REQUIRED ACTION:
What is the count of lines in the material below that hold "Right"? Answer with only that number.

RECORD EXCERPTS section start

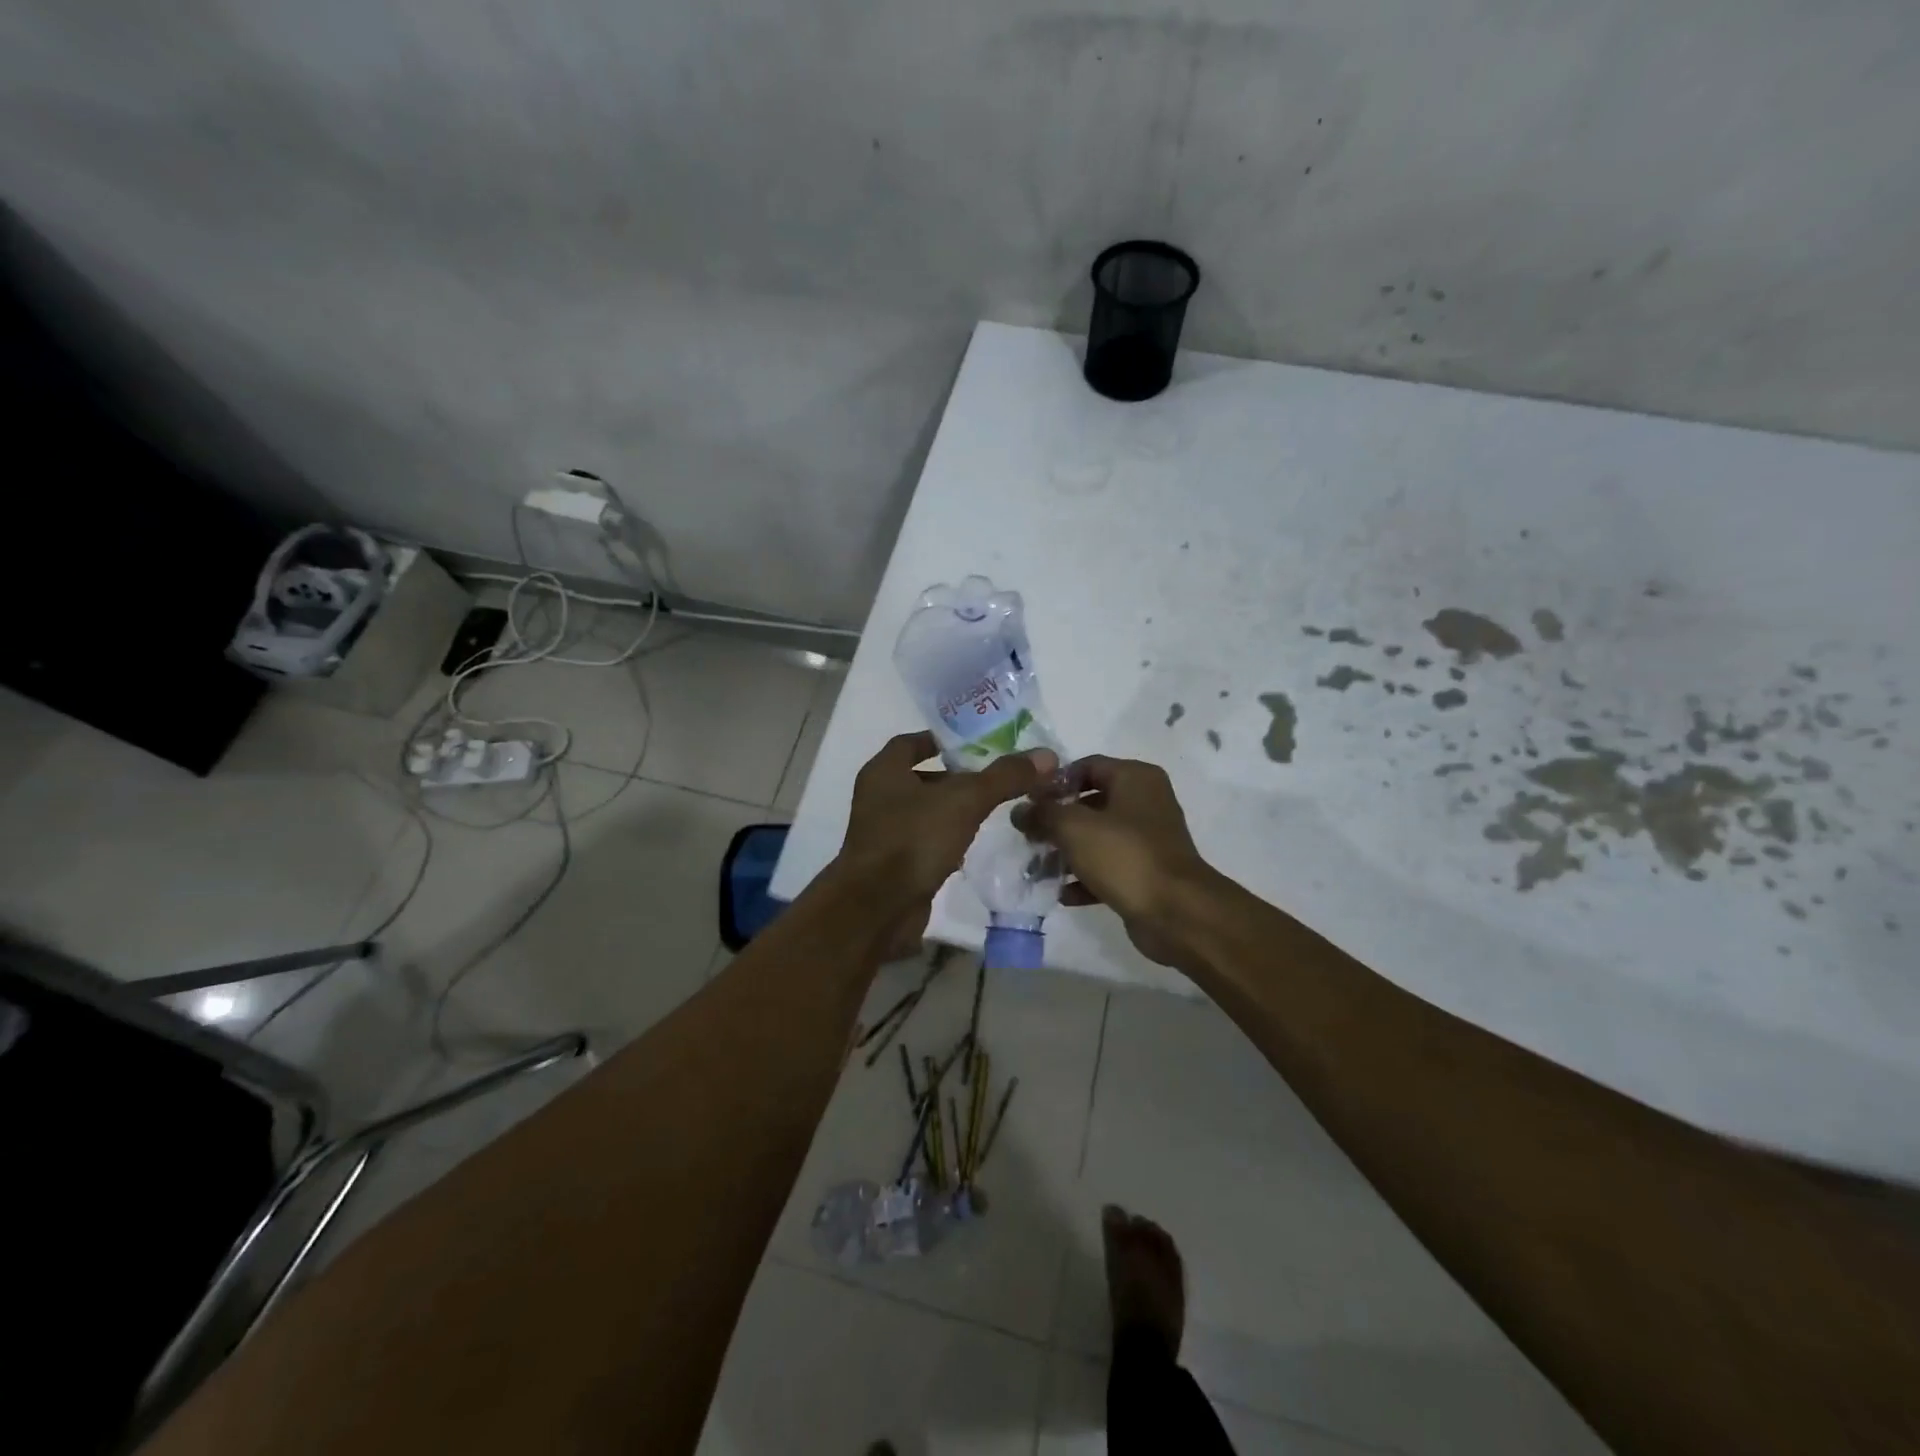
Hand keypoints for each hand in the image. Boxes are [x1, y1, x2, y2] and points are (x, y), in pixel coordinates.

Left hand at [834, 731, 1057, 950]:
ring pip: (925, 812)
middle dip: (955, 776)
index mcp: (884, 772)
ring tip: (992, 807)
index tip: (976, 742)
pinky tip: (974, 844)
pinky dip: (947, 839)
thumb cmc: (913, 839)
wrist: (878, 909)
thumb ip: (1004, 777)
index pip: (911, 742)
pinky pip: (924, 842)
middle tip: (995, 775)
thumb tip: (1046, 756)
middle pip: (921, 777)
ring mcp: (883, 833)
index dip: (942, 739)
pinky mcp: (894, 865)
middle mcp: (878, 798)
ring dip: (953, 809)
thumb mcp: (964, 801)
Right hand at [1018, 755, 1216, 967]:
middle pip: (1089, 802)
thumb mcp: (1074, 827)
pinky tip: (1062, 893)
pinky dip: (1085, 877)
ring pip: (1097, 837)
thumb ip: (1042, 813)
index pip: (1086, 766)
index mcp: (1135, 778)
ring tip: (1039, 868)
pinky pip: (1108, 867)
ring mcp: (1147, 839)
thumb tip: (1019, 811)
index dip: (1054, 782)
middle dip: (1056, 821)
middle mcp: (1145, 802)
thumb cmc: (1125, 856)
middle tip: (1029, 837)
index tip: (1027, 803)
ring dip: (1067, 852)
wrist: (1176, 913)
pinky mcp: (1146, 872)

RECORD EXCERPTS section end
RECORD EXCERPTS section start

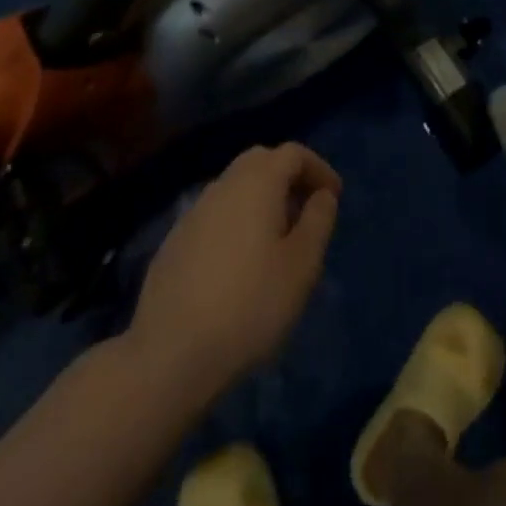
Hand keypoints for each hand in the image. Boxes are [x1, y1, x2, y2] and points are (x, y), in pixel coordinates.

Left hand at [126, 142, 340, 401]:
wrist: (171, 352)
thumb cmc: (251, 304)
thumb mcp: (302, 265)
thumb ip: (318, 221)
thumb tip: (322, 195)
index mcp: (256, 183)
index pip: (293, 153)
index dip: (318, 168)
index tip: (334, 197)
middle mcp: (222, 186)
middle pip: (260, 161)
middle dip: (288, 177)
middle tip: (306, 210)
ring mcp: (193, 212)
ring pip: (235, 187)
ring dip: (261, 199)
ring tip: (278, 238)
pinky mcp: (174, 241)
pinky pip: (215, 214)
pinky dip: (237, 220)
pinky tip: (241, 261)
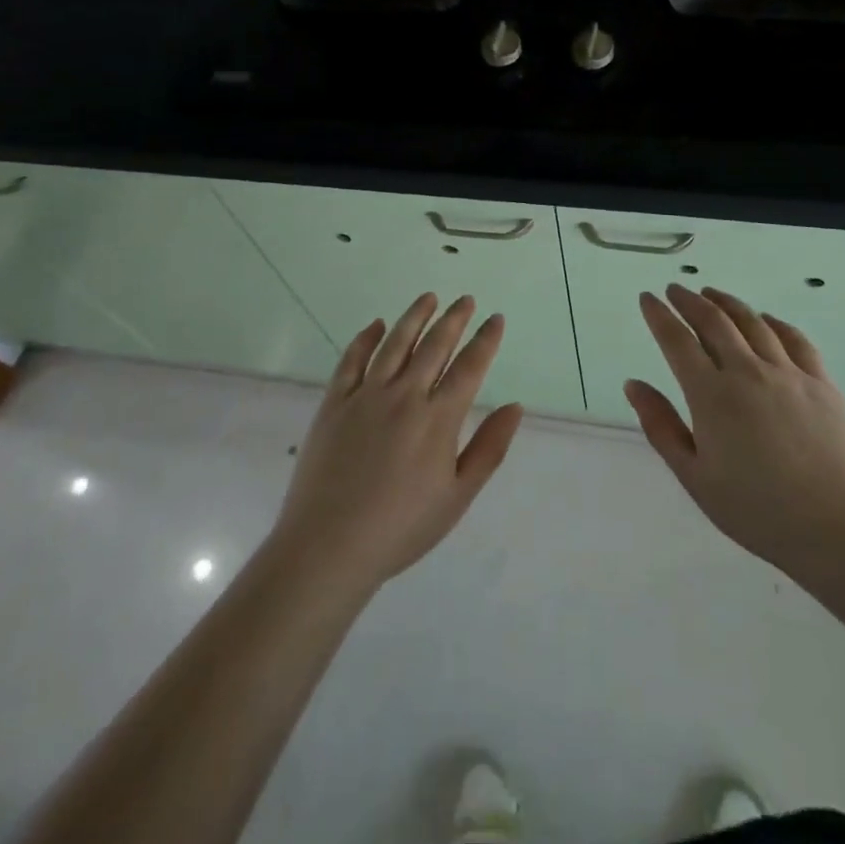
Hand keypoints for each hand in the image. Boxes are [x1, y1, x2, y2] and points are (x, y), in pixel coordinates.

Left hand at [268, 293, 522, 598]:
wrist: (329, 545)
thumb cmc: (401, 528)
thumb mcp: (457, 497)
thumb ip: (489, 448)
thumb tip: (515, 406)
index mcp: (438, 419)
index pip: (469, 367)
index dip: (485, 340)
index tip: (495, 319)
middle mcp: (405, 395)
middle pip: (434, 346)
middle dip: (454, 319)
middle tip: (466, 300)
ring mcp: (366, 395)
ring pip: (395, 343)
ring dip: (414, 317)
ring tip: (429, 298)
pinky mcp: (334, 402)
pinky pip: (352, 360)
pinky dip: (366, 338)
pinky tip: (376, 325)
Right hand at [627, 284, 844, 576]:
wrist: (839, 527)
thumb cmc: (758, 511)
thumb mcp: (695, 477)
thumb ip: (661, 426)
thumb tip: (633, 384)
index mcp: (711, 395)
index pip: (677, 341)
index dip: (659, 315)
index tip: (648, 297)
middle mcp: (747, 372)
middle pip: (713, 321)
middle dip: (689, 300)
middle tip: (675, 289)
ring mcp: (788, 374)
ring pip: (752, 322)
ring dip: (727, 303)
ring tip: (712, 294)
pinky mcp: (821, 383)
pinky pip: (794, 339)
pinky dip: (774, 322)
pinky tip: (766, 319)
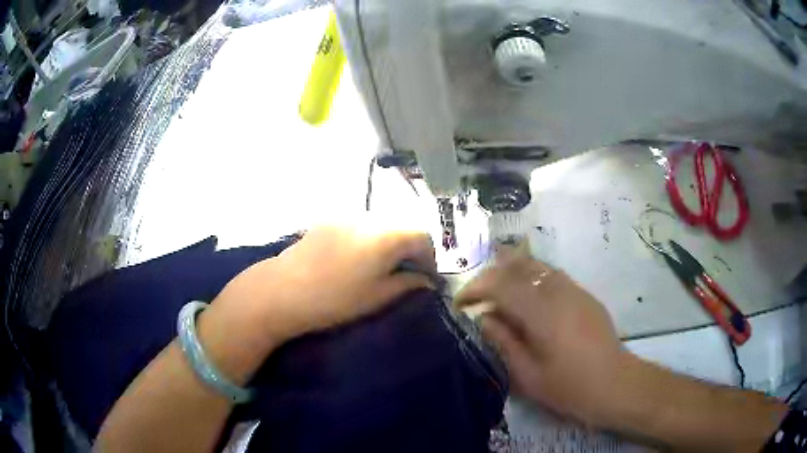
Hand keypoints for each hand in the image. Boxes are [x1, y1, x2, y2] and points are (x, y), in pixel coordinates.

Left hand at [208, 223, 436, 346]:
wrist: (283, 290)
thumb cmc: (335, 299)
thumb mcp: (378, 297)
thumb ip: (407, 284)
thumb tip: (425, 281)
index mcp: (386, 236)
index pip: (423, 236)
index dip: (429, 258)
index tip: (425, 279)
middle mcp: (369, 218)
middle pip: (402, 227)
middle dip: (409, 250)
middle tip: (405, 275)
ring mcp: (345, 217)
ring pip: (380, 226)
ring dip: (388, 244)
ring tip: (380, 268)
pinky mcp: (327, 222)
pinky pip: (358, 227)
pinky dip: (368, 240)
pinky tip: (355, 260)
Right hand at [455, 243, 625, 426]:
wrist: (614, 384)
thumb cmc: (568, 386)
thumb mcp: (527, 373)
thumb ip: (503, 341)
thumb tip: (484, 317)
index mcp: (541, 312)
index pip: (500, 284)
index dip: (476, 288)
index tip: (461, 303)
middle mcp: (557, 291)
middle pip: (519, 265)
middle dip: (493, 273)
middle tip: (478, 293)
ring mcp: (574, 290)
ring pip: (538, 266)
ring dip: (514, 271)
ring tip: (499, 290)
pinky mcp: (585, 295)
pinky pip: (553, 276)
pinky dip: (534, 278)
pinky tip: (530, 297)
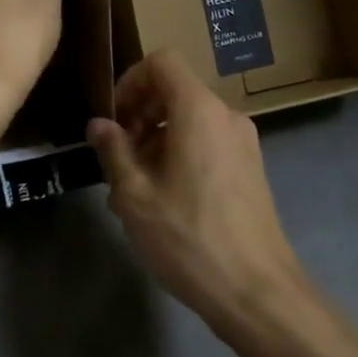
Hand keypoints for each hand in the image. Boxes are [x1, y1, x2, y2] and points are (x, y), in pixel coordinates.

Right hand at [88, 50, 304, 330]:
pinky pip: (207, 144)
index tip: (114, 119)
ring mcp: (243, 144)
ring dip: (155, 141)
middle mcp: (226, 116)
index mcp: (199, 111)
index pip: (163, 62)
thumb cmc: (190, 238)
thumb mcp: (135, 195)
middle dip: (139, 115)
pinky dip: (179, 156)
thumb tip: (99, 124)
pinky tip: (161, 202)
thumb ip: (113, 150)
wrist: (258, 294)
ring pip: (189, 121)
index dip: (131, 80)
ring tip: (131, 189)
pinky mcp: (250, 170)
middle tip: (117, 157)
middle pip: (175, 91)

RECORD EXCERPTS section end

EXPECTED OUTPUT:
4